Looking for more inspiration? Try this Moz Academy video to spark extra landing page content ideas.

You may necessarily end up with a minor amount of duplicate content, but by brainstorming a list like the above, you will be making a maximum effort to inspire bots to consider your pages authoritative and to inspire searchers to become customers.

Discovery and indexing: Making landing pages pay off

Now that you’ve made the effort to create all of these individual landing pages for your locations, your top priority is to be sure they can be discovered by customers and indexed by search engines.

Simple enough

The first is really easy: be certain your Locations or Stores link is in your top level navigation, at the top of every page of your website. Don’t count on users finding it if you’ve stuck it in a box somewhere within your homepage layout. Many users will not be entering your website via the homepage and you want to deliver the link to find the store nearest them immediately. Don’t make them search for it.

Take care here

Ensuring that search engines can crawl and index your local landing pages requires a bit more thought, given that different store locator widgets are developed with different types of code. Google can crawl CSS, and they can typically crawl Javascript and AJAX. Hopefully, the widget you choose will facilitate your landing pages being properly indexed with no additional effort.. But, to make this foolproof, here are additional things you can do:

  1. Be sure you are linking from the Google My Business listing for each location to its respective landing page on the website.
  2. Be sure your other citations also consistently link to the landing pages instead of to the homepage.
  3. Submit an XML sitemap to Google Search Console.
  4. Create a permanent sitemap on your website, that includes links to all of the landing pages.
  5. On the main Locations page of the website, include an alphabetical directory of all locations with crawlable links. You can see an example of this at REI.com.
  6. Earning inbound links to these pages from third parties and, also, linking internally to landing pages from other pages of the website or blog posts, where appropriate, are other forms of insurance that they will be discovered, crawled and indexed.

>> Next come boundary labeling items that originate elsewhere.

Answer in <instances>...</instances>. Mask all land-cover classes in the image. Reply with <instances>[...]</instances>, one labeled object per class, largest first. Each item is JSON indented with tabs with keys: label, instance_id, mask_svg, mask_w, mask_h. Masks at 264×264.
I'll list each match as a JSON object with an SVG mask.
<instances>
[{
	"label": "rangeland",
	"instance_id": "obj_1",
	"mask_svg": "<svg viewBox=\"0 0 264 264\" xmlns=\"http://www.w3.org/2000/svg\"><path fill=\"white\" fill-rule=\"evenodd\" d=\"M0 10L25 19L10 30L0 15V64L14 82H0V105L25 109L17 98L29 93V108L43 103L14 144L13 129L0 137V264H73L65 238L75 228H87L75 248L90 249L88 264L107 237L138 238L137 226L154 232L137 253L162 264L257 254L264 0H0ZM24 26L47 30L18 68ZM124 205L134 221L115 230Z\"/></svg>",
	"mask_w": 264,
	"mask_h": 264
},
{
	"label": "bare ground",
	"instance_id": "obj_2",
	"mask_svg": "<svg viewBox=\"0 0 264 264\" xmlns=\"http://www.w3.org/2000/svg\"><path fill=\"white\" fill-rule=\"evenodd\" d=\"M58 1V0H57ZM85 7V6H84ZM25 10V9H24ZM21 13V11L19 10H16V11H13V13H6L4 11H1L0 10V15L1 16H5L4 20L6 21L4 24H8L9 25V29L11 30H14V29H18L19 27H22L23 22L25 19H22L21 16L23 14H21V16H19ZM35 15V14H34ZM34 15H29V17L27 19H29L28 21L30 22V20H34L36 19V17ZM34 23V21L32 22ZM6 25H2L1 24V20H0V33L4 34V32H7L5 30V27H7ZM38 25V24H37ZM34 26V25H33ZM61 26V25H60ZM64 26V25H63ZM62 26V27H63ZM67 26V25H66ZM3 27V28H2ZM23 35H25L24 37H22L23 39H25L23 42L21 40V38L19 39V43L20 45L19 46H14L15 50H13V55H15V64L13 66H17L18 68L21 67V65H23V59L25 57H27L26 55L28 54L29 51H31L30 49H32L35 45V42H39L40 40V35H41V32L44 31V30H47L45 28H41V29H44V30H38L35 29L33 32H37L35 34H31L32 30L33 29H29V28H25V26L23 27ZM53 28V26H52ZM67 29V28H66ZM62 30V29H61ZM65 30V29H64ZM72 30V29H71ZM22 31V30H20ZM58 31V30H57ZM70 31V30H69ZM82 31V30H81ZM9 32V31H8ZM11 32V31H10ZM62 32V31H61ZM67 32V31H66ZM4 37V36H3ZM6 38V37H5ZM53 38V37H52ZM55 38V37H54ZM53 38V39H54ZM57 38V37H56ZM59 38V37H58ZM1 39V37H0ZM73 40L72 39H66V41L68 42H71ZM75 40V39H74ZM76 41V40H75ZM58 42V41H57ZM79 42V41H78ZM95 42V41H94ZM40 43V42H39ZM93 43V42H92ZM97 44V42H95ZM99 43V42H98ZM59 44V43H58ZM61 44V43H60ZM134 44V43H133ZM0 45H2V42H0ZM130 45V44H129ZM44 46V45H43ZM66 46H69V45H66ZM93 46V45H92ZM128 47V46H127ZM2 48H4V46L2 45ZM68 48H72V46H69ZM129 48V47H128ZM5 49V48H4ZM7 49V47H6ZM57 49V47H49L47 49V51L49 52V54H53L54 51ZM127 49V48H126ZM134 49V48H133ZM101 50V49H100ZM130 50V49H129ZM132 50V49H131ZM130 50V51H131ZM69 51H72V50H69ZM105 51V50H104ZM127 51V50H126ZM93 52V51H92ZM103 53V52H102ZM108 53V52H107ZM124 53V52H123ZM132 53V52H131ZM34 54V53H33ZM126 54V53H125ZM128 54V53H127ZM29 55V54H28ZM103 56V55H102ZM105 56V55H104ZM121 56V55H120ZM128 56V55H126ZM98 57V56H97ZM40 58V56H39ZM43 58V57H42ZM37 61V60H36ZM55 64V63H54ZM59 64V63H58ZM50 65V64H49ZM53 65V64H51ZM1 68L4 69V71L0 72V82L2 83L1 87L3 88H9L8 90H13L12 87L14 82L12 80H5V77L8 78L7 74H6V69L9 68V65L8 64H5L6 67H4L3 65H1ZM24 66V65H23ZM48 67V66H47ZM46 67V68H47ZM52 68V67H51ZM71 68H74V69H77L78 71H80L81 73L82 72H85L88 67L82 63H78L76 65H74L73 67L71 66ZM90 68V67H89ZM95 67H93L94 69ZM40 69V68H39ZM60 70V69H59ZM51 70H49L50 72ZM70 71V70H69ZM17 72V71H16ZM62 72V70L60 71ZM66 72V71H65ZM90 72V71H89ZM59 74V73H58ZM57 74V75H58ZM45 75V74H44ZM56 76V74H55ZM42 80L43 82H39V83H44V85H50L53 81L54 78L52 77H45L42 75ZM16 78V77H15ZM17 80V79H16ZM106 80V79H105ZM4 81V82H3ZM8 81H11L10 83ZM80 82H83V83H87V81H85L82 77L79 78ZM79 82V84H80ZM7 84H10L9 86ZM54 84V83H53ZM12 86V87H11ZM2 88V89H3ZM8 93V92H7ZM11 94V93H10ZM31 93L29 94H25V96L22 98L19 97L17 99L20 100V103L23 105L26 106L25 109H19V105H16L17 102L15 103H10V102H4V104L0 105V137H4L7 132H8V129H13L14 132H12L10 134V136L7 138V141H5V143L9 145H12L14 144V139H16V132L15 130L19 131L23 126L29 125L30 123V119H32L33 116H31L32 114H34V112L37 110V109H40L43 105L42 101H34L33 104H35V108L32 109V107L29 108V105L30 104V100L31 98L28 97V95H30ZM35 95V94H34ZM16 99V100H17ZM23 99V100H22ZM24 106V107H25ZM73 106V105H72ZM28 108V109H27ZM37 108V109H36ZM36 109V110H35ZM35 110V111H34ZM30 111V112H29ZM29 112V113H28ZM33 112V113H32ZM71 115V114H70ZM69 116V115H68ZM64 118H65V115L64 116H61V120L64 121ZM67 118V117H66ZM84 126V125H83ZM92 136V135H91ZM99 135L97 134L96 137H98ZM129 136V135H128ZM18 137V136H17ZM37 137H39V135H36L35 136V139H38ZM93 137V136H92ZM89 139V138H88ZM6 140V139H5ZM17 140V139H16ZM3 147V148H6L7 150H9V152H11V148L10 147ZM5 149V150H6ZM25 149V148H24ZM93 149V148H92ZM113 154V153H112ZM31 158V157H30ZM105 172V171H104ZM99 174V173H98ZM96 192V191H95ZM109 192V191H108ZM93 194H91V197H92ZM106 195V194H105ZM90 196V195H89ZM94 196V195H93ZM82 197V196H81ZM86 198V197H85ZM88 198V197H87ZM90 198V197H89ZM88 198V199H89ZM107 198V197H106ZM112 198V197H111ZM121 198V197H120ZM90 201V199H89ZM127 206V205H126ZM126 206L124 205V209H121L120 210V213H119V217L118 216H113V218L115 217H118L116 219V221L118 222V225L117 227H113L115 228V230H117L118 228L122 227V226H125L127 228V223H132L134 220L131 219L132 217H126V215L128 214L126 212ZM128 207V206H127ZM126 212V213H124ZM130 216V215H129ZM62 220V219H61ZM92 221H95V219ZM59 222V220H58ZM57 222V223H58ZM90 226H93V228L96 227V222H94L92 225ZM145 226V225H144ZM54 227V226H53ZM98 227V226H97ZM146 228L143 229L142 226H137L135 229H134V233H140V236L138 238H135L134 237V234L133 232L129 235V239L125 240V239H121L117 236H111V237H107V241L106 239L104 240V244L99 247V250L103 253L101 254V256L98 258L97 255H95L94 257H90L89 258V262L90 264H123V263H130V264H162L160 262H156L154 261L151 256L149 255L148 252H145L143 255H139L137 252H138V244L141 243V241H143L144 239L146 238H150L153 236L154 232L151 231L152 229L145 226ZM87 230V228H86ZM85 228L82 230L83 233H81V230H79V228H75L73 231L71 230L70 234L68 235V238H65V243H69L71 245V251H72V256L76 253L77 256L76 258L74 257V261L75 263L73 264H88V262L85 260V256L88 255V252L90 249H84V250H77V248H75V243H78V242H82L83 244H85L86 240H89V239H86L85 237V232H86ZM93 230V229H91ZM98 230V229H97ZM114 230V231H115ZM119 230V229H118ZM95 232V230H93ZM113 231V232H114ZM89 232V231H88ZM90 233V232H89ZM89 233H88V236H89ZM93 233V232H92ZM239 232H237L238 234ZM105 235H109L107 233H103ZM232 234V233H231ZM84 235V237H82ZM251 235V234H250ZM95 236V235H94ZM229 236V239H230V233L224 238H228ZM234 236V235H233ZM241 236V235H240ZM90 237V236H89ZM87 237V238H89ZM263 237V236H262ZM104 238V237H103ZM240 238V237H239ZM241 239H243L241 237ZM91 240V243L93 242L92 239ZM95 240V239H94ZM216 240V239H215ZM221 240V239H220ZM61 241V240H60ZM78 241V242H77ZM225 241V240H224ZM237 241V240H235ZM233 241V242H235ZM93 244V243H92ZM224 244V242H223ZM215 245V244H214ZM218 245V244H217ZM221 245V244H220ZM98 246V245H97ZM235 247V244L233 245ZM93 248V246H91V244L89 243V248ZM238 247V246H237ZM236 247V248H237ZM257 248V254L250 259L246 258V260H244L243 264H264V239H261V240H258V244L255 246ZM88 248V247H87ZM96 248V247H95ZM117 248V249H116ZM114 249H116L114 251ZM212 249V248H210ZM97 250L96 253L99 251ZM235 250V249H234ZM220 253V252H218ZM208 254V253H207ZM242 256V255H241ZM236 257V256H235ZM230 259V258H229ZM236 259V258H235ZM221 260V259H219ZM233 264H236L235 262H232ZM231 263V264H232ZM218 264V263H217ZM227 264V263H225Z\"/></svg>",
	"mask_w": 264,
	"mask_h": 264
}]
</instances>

You say “local landing pages,” I say, “customer service!”

Comscore/Neustar Localeze have estimated that more than ½ of desktop local searches and more the ¾ of mobile local searches result in an offline purchase. The same study asserts that almost half of the searches surrounding services, restaurants and travel are performed by users looking for companies with whom they’ve never had any previous transactions.

In this lively scenario, the smart business will be that one which gets name, address, phone number and driving directions in front of the customer fast. The winning business in a competitive environment may be the one which not only extends the courtesy of basic data to the customer, but which offers extra inducements (in the form of additional useful information) to be that customer’s choice.

Store locator widgets and local landing pages have become an established component of customer service. Properly implemented and developed, they may be the very first sign you give to a major percentage of your incoming customers that you are there to serve their needs. Serve them well!